GOLDEN VALLEY, Minn -- It's our last Backyard BBQ of the year, and Heidi Burns from Prior Lake is making Grilled Steel Head with Garlic and Fresh Herbs. Heidi says her recipe is very, very simple to make for even the least experienced cook and has enough flavor and sophisication for the gourmand in your group.
1 large fillet of Steel Head (12-16oz)
2 heads garlic, minced
1 large lemon, zest grated and reserved
4-5 fresh Dill Sprigs
1-2 fresh scallions, chopped
1 cup Creme Fraiche
Rinse and pat dry fish. Place on parchment. Score into serving sizes (4-6)Drizzle with oil and sprinkle with salt and pepper. Lay lemon slices over entire flesh, place garlic & scallions over lemon and dill sprigs over all. Wrap tightly in foil. Place on med-low heat grill, cook 12-15 minutes, turning package once. Is done when flesh flakes easily with fork.
Meanwhile, mix creme fraiche, 1/2 tsp salt and 1 TBSP lemon zest.
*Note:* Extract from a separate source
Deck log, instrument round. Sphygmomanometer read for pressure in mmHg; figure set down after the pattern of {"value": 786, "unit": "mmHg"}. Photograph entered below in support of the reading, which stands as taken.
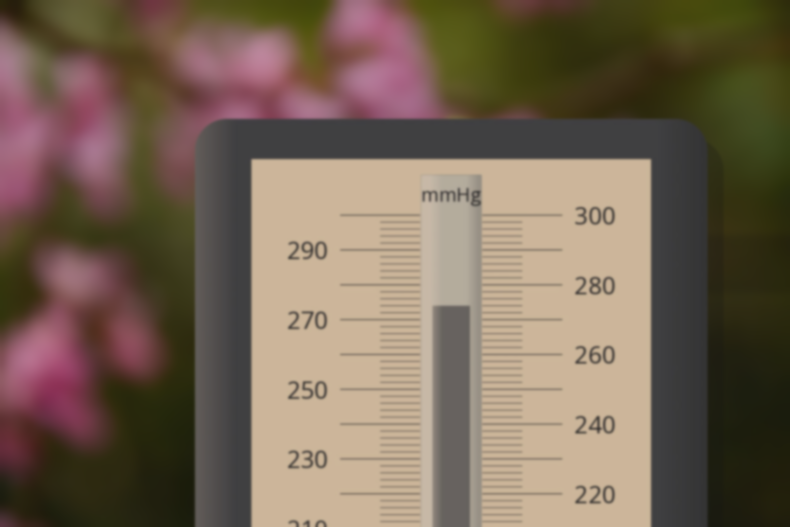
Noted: {"value": 274, "unit": "mmHg"}
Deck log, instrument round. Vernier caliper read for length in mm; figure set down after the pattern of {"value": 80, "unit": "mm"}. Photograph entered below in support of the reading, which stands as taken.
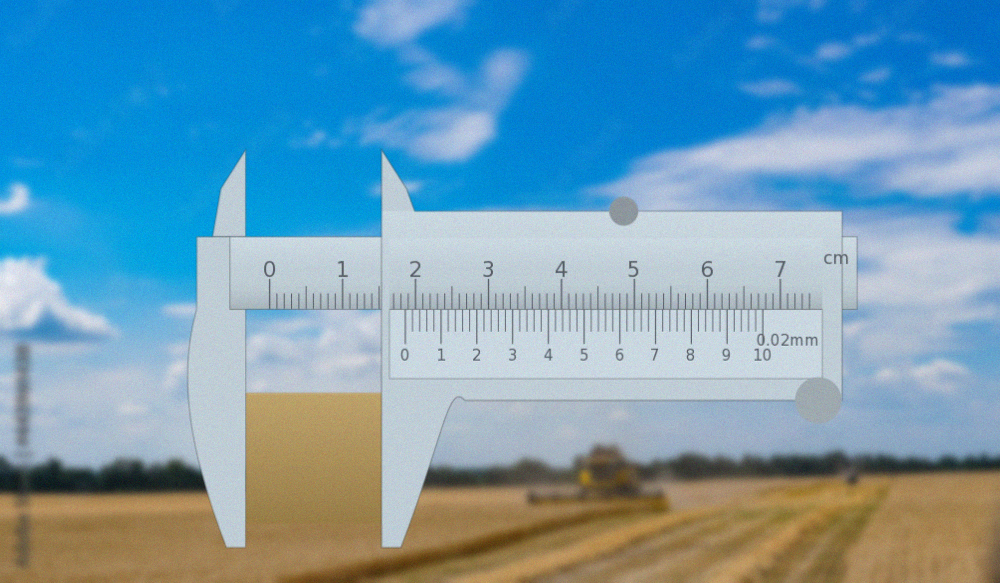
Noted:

Set aside.
To serve, remove all dill and plave portions on plate, top with 1 dollop of creme fraiche mixture. Garnish with additional chopped scallions for color.
This is lovely with grilled asparagus or a fresh greek salad.
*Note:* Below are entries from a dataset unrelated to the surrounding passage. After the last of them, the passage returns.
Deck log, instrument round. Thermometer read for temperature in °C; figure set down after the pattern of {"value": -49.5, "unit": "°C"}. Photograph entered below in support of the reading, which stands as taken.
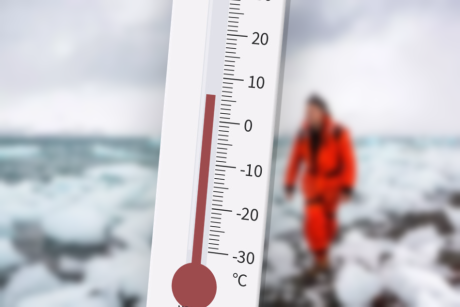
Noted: {"value": 6, "unit": "°C"}
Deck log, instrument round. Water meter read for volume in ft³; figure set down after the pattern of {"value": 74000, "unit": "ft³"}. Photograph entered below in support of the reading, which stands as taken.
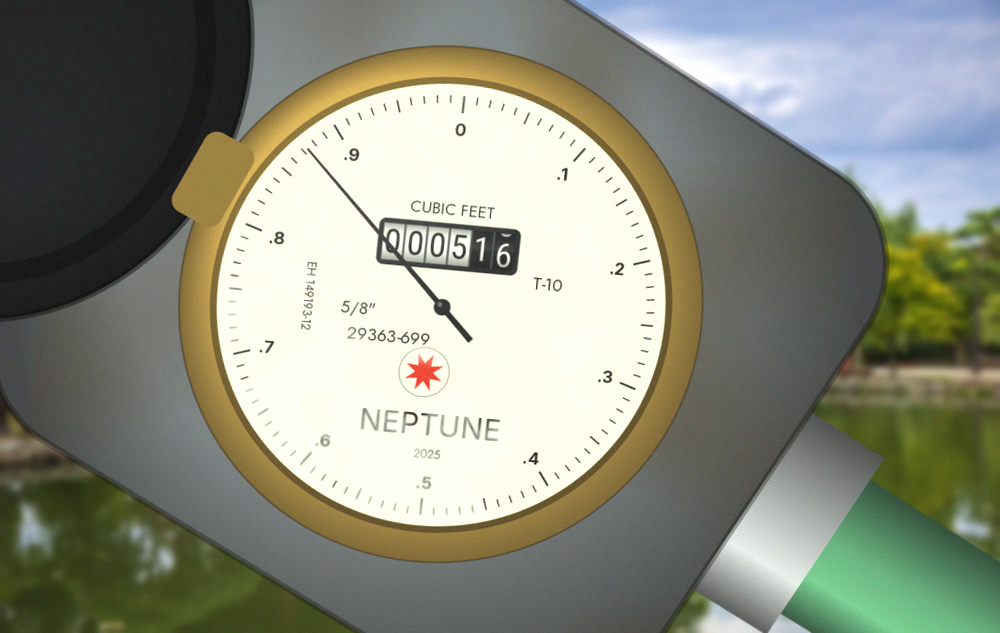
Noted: {"value": 515.87, "unit": "ft³"}
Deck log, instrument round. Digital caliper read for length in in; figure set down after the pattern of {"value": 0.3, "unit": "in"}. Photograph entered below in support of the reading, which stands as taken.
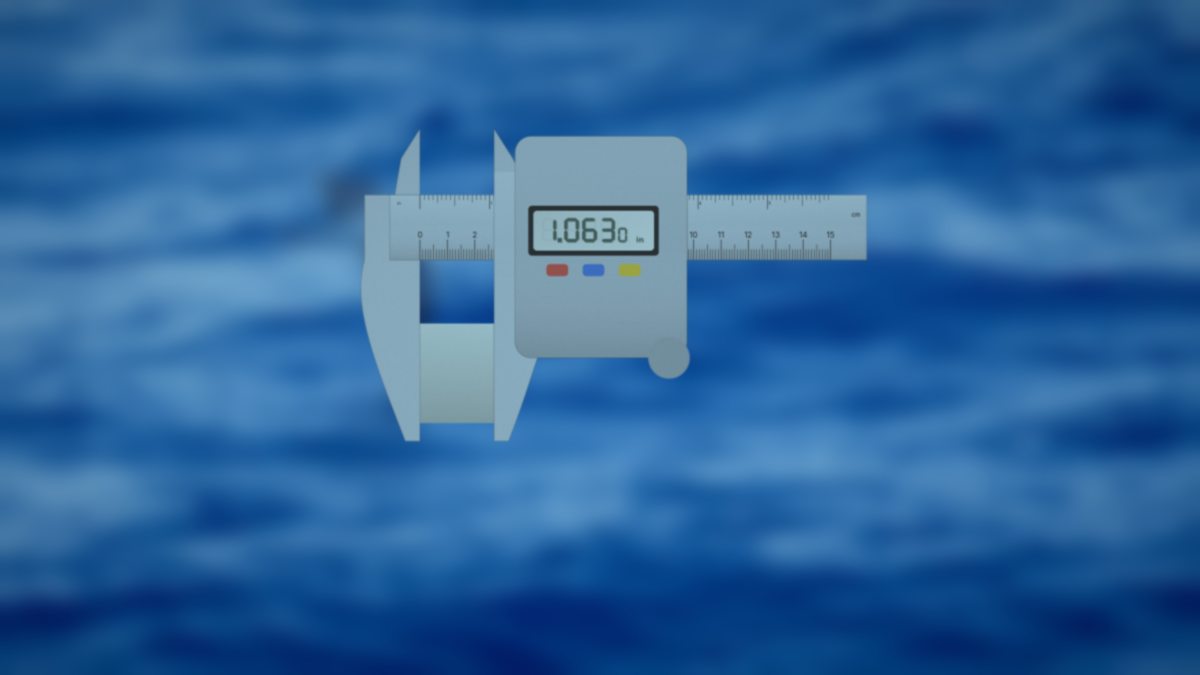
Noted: {"value": 1.0630, "unit": "in"}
According to Heidi, Steel Head is less expensive than good Salmon yet has a great depth of flavor and is readily available at most grocery stores in the twin citites. Cost is approx $4 per serving. Adding in asparagus or salad only brings it to $5-6 per person for a complete summer meal. Bonus: Almost ZERO clean up, even the grill stays clean!
If preferred, can be done with salmon with same directions/ingredients.